A committed group of University of Arizona College of Medicine – Tucson students make up the mighty team, under the leadership of Daniel Beskind, MD, MPH, FACEP, that last year taught 3,004 people compression-only CPR.
The students are part of the UA Sarver Heart Center Resuscitation Research Group, which has an overall goal of improving survival rates from sudden cardiac arrest. The REACT Group conducts free training in lifesaving skills such as chest-compression-only (CCO)-CPR to members of the general public using resuscitation mannequins.
On Tuesday, March 11, the REACT Group will provide chest-compression-only CPR training for the employees of the Jim Click Automotive team. The training will provide the team with the necessary skills to save a life in an emergency situation. The REACT Group also will conduct training at the Tucson Festival of Books March, 15-16, and at Catalina Foothills High School on April 10-11.
“It is critical to integrate help from multiple people when attempting to resuscitate a victim. REACT classes incorporate this concept of collaboration by teaching people to work with other bystanders to effectively perform CCO CPR,” said Timothy Tiutan, a second-year UA medical student and an active REACT member.
The medical students in REACT educate the community on how to perform Chest Compression Only (CCO) CPR, a novel method of resuscitation developed through extensive research at the UA Sarver Heart Center. CCO CPR has been shown to be more effective than traditional CPR when attempting to resuscitate people undergoing primary cardiac arrest.
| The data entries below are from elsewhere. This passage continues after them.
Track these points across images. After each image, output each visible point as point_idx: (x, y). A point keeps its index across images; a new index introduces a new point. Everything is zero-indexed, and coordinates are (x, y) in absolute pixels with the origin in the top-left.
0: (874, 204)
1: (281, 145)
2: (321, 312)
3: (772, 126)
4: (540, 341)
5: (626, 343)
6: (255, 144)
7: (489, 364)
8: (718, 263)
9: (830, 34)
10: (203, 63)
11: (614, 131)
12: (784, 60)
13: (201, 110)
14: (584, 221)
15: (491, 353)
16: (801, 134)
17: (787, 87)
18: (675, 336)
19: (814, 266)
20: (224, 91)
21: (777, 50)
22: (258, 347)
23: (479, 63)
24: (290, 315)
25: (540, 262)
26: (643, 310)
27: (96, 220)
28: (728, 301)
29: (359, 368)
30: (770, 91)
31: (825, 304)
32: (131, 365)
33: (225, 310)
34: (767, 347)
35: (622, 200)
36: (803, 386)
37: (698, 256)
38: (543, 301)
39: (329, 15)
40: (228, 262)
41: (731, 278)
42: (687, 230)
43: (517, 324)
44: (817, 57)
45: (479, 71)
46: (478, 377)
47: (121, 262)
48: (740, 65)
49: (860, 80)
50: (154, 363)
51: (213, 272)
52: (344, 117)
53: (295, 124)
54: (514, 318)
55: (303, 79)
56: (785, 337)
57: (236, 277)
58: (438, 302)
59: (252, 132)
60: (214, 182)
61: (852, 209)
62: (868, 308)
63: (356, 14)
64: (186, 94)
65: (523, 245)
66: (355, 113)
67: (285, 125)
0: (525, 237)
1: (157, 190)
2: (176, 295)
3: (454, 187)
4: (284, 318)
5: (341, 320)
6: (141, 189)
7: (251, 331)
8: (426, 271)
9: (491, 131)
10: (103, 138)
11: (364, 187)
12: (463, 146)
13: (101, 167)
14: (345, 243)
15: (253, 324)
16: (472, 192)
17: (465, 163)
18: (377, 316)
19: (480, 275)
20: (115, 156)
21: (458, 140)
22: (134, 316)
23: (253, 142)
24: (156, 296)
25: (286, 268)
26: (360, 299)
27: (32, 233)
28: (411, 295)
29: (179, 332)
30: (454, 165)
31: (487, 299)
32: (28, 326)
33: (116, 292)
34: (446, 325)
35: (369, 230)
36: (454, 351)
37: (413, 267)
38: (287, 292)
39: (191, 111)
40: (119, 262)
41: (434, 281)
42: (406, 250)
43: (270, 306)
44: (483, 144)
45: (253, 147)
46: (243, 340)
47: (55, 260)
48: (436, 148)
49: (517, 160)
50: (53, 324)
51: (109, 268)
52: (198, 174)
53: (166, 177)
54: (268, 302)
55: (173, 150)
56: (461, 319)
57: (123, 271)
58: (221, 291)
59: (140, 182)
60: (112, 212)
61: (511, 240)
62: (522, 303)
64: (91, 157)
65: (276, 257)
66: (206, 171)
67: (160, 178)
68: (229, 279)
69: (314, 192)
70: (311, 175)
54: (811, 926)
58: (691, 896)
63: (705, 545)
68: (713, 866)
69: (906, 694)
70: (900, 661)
Thanks to the Click Family Foundation, the Arizona Emergency Medicine Research Center, the research arm of the UA Department of Emergency Medicine, has purchased a new resuscitation mannequin, which allows research to be conducted while also providing training to the general public on chest-compression-only CPR.
(For a training video that highlights how one girl saved a classmate after learning COO CPR, please view http://heart.arizona.edu/lifesaver-training.)
“The donation from the Click Family Foundation has helped the UA Department of Emergency Medicine continue providing training in lifesaving skills, while also ensuring that those skills are based on proven research. We could not complete these projects without this equipment. Mr. Click has been a tremendous support to us and the Tucson community as a whole and this equipment has helped us to train his staff and others in the community,” said Dr. Beskind.
Dr. Beskind is leading two research projects evaluating the effectiveness of an ultra-brief video in chest-compression-only-CPR. The video recently was shown during a UA Women’s Basketball game in which participants were invited to pre- and post-video viewing tests performed on the mannequin to assess recall retention in lifesaving skills. The second project involves testing high school students in CCO before and after seeing an ultra brief video in CCO- CPR.
Dr. Beskind is assistant professor at the UA Department of Emergency Medicine and is the co-developer of the educational series, Advanced Disaster Preparedness & Response, a four-hour course for health professionals designed to improve care for disaster victims. As part of the Knowledge Transfer Collaborative, Dr. Beskind and other UA Department of Emergency Medicine faculty members provide innovative continuing education in the field of emergency medicine to interdisciplinary health professionals worldwide.
About the UA Department of Emergency Medicine
The UA Department of Emergency Medicine faculty provide adult and pediatric emergent and urgent care services for more than 100,000 visits per year at the University of Arizona Medical Center - University Campus (UAMC), a Level 1 trauma center providing trauma care to the most seriously injured patients in Southern Arizona, Northern Mexico and Southwestern New Mexico, and at the University of Arizona Medical Center - South Campus (UAMC-South), where faculty provide emergency, urgent care and behavioral health care to the community. Research conducted by the UA Department of Emergency Medicine and the AEMRC has led to milestone achievements in pre-hospital care, cardiac arrest, trauma resuscitation, sepsis, medical toxicology, emergency bedside ultrasound, wilderness medicine and pediatric emergency medicine.